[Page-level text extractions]
_ _ _ _
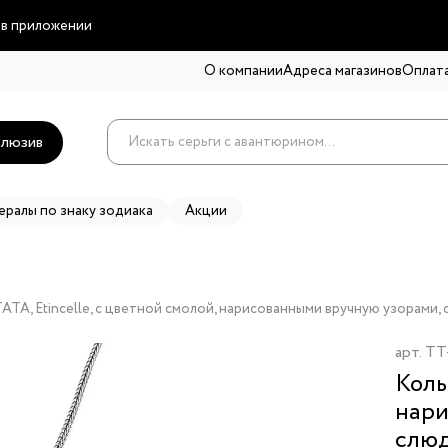
 в приложении
О компании
Адреса магазинов
Оплата
люзив
ералы по знаку зодиака
Акции
ATA, Etincelle, с цветной смолой, нарисованными вручную узорами
арт.
TT
Коль
нари
слюд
_ _ _ _
From the first line to the last, set down the data exactly, without the pictures.

RESPONSE:
 в приложении
О компании
Адреса магазинов
Оплата
люзив
ералы по знаку зодиака
Акции
ATA, Etincelle, с цветной смолой, нарисованными вручную узорами
арт.
TT
Коль
нари
слюд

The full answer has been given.